(Records from a data collection)
————
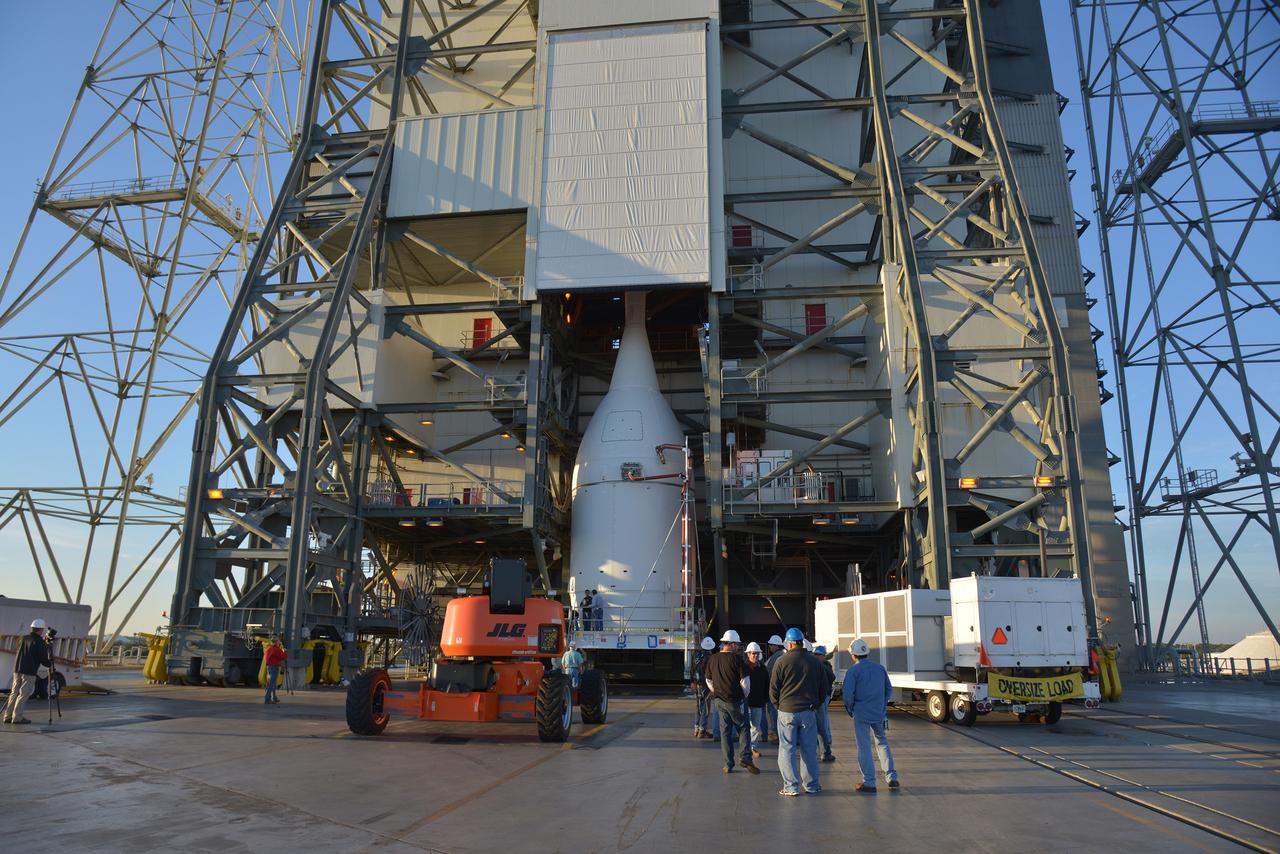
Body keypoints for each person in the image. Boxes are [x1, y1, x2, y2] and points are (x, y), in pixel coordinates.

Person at [769, 627, 823, 796]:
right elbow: (824, 688)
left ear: (790, 644)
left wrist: (778, 705)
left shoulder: (782, 662)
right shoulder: (814, 662)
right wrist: (816, 704)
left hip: (786, 711)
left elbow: (773, 689)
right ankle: (811, 786)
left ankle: (791, 787)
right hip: (808, 711)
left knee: (786, 749)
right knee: (809, 750)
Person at [841, 638, 899, 793]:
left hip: (861, 714)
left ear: (853, 655)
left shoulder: (853, 671)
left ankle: (869, 782)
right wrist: (881, 705)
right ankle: (892, 777)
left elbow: (847, 695)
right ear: (866, 653)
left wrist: (851, 709)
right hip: (879, 713)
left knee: (864, 746)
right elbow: (888, 689)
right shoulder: (880, 668)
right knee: (882, 743)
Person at [705, 629, 758, 774]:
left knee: (725, 732)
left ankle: (728, 764)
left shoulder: (713, 659)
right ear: (732, 644)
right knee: (744, 728)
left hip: (719, 701)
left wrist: (716, 691)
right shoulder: (737, 659)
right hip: (736, 700)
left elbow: (708, 680)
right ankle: (745, 758)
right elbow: (745, 682)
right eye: (737, 644)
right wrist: (743, 696)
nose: (738, 647)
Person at [4, 618, 52, 724]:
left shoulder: (23, 638)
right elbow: (43, 659)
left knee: (14, 692)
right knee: (23, 694)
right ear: (40, 630)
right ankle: (17, 718)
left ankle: (7, 716)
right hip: (29, 671)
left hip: (17, 669)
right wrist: (50, 663)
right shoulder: (39, 641)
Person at [743, 642, 769, 760]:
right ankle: (746, 748)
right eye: (753, 653)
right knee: (745, 727)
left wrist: (766, 699)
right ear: (748, 654)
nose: (755, 656)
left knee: (756, 727)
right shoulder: (743, 668)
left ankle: (752, 747)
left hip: (758, 703)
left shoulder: (763, 668)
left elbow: (767, 685)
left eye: (757, 654)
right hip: (745, 703)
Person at [813, 644, 836, 763]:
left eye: (818, 655)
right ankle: (825, 748)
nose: (816, 656)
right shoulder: (823, 665)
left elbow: (832, 677)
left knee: (821, 723)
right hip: (820, 697)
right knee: (821, 723)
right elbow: (832, 677)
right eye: (815, 654)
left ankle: (825, 746)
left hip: (821, 697)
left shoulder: (823, 665)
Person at [692, 636, 716, 739]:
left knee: (699, 707)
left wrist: (692, 682)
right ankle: (702, 730)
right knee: (705, 707)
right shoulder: (710, 657)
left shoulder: (696, 655)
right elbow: (712, 674)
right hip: (706, 685)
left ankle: (696, 729)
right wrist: (713, 688)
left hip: (697, 684)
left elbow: (692, 669)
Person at [764, 633, 785, 743]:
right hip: (780, 690)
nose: (770, 646)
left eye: (772, 645)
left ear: (777, 646)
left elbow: (769, 673)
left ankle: (776, 733)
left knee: (773, 712)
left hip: (774, 690)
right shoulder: (781, 655)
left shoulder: (776, 657)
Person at [263, 636, 287, 704]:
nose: (279, 642)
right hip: (274, 668)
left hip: (269, 667)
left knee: (273, 683)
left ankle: (274, 698)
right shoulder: (276, 649)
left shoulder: (269, 649)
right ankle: (267, 698)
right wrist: (284, 651)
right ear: (276, 642)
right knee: (272, 684)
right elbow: (284, 657)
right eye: (278, 641)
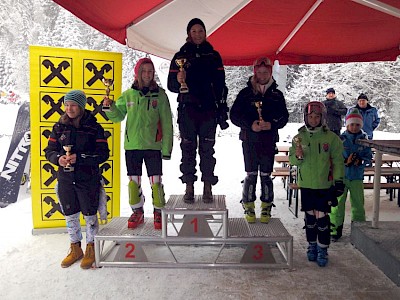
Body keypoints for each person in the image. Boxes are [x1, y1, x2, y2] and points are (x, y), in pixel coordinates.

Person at [104, 57, 173, 230]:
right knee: (133, 184)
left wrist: (167, 148)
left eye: (150, 71)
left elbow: (166, 123)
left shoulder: (160, 95)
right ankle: (137, 211)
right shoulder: (128, 94)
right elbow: (118, 116)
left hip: (153, 146)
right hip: (132, 146)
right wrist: (110, 107)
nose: (147, 74)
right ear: (137, 73)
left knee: (156, 183)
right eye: (144, 71)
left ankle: (158, 212)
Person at [44, 90, 110, 269]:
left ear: (81, 106)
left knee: (90, 216)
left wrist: (79, 158)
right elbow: (49, 150)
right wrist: (58, 158)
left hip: (87, 179)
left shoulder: (94, 127)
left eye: (73, 105)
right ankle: (75, 248)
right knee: (70, 215)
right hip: (65, 180)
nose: (69, 108)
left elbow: (103, 154)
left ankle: (91, 247)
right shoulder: (58, 127)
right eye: (66, 105)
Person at [167, 18, 227, 203]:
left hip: (208, 110)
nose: (197, 34)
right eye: (194, 31)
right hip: (188, 109)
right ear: (188, 34)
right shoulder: (180, 56)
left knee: (207, 149)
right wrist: (178, 80)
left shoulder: (213, 55)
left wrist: (222, 109)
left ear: (205, 32)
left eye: (200, 31)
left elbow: (221, 85)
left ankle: (208, 185)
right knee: (187, 148)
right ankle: (189, 186)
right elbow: (171, 85)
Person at [230, 57, 289, 224]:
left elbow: (284, 117)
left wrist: (271, 124)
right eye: (259, 72)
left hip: (268, 140)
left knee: (265, 174)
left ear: (270, 72)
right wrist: (250, 125)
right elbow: (234, 116)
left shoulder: (277, 94)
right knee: (251, 174)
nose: (262, 75)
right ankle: (248, 204)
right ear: (254, 72)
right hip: (249, 139)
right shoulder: (245, 93)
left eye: (265, 72)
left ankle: (266, 205)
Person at [289, 101, 345, 267]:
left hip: (324, 185)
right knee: (310, 219)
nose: (313, 120)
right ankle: (312, 245)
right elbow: (293, 160)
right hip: (306, 185)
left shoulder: (331, 138)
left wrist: (339, 181)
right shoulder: (299, 137)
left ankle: (323, 248)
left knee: (322, 219)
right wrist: (298, 156)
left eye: (317, 117)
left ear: (323, 117)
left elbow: (338, 162)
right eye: (310, 117)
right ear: (305, 118)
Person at [330, 108, 372, 242]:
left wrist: (360, 161)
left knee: (358, 205)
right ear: (347, 125)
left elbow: (369, 159)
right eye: (352, 124)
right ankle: (334, 230)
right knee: (337, 205)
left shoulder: (364, 141)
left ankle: (360, 231)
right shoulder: (340, 140)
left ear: (361, 125)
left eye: (357, 125)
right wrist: (345, 161)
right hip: (341, 177)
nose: (354, 127)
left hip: (356, 178)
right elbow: (334, 158)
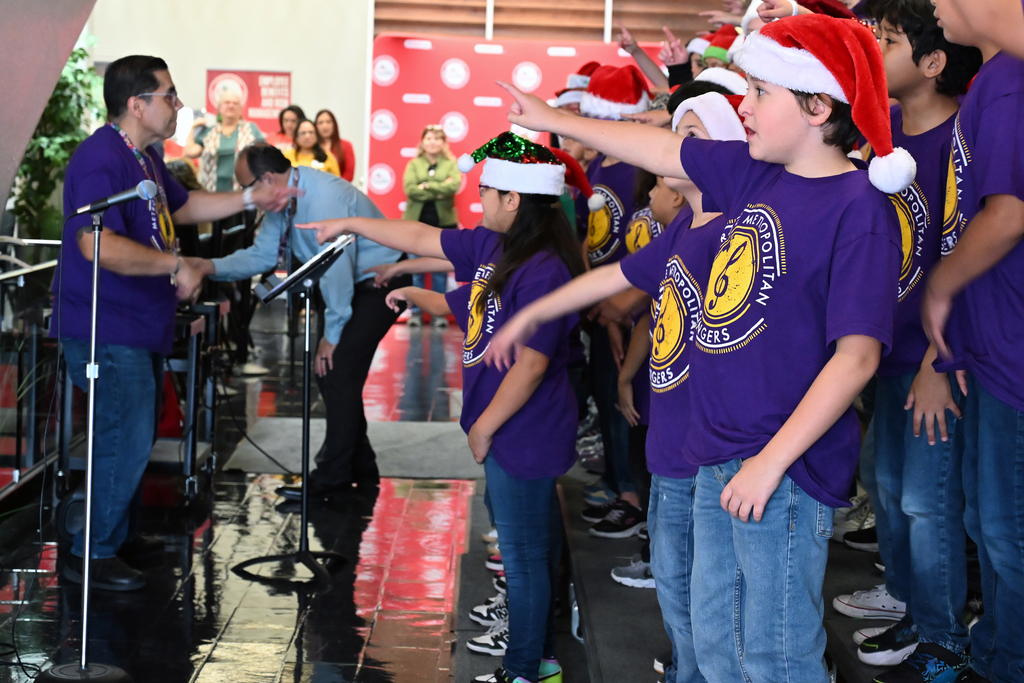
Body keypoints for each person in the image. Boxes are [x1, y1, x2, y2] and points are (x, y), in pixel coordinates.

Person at [491, 13, 909, 680]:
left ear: (818, 107)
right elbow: (662, 151)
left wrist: (769, 463)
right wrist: (552, 119)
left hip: (781, 469)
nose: (745, 107)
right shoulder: (755, 175)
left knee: (774, 654)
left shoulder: (858, 208)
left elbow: (856, 358)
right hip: (716, 453)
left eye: (762, 92)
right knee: (713, 638)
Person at [300, 131, 585, 683]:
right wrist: (350, 225)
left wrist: (484, 428)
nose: (478, 201)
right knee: (527, 551)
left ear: (513, 200)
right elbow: (419, 235)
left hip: (524, 430)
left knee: (524, 559)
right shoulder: (495, 247)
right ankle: (541, 660)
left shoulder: (544, 268)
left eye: (486, 193)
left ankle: (523, 670)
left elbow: (532, 364)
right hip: (507, 427)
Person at [485, 82, 743, 683]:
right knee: (676, 585)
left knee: (713, 596)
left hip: (714, 447)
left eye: (691, 137)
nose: (674, 149)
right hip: (672, 447)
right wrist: (532, 314)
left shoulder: (738, 224)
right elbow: (617, 280)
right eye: (675, 135)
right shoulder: (682, 230)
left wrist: (554, 118)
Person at [52, 55, 294, 591]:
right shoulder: (100, 157)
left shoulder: (144, 157)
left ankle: (117, 537)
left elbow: (182, 208)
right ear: (137, 104)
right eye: (169, 94)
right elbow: (95, 244)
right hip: (107, 325)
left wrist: (251, 197)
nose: (179, 104)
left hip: (137, 323)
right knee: (124, 435)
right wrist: (174, 264)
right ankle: (93, 552)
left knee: (135, 434)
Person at [826, 3, 982, 680]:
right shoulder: (877, 135)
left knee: (927, 499)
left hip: (933, 359)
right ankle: (917, 613)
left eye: (886, 42)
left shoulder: (962, 136)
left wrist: (939, 361)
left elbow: (971, 265)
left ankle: (944, 639)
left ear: (933, 62)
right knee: (888, 488)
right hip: (884, 354)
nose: (874, 53)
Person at [189, 143, 405, 501]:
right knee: (332, 374)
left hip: (382, 281)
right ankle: (360, 464)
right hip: (349, 285)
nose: (246, 197)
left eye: (247, 188)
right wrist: (207, 266)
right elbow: (261, 256)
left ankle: (333, 478)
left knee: (337, 369)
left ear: (267, 179)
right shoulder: (282, 200)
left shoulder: (323, 199)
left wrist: (332, 336)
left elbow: (337, 271)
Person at [921, 3, 1024, 680]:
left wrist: (941, 284)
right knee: (991, 525)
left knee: (1007, 531)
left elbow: (1008, 214)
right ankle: (994, 655)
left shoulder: (1011, 79)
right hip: (993, 346)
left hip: (1013, 350)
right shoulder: (996, 78)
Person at [401, 124, 462, 327]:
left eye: (437, 138)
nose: (433, 142)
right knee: (415, 271)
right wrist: (439, 189)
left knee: (440, 272)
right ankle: (415, 313)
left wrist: (426, 185)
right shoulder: (414, 164)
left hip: (443, 227)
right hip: (415, 227)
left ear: (443, 142)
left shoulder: (451, 164)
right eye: (429, 138)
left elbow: (453, 186)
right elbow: (410, 189)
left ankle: (438, 314)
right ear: (422, 142)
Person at [183, 85, 265, 192]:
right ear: (219, 108)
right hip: (211, 191)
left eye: (235, 103)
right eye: (227, 102)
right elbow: (190, 152)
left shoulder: (251, 129)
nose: (231, 106)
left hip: (242, 191)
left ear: (241, 109)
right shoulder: (209, 132)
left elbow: (264, 155)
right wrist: (192, 127)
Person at [315, 109, 356, 182]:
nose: (325, 126)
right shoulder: (312, 147)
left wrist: (335, 186)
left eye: (328, 122)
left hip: (340, 187)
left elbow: (349, 175)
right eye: (320, 123)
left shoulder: (346, 145)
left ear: (334, 124)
————
Your answer should be the exact lines above from the one containing "left hip: (774, 690)" through the one containing "right eye: (144, 71)", with both end lines kept and the pictures removed, please.

* SOLUTION TO THE EXERCISE:
left hip: (774, 690)
right shoulder: (781, 655)
left shoulder: (776, 657)
Person at [263, 636, 287, 704]:
nose: (279, 642)
right hip: (274, 668)
left hip: (269, 667)
left knee: (273, 683)
left ankle: (274, 698)
right shoulder: (276, 649)
left shoulder: (269, 649)
right ankle: (267, 698)
right wrist: (284, 651)
right ear: (276, 642)
right knee: (272, 684)
right elbow: (284, 657)
right eye: (278, 641)
Body keypoints for each person in the image. Boxes are [x1, y1, x2, y2] and points are (x, y), in pixel coordinates.

Person at [104, 57, 173, 230]:
right knee: (133, 184)
left wrist: (167, 148)
left eye: (150, 71)
left elbow: (166, 123)
left shoulder: (160, 95)
right ankle: (137, 211)
right shoulder: (128, 94)
right elbow: (118, 116)
left hip: (153, 146)
right hip: (132, 146)
right wrist: (110, 107)
nose: (147, 74)
right ear: (137, 73)
left knee: (156, 183)
right eye: (144, 71)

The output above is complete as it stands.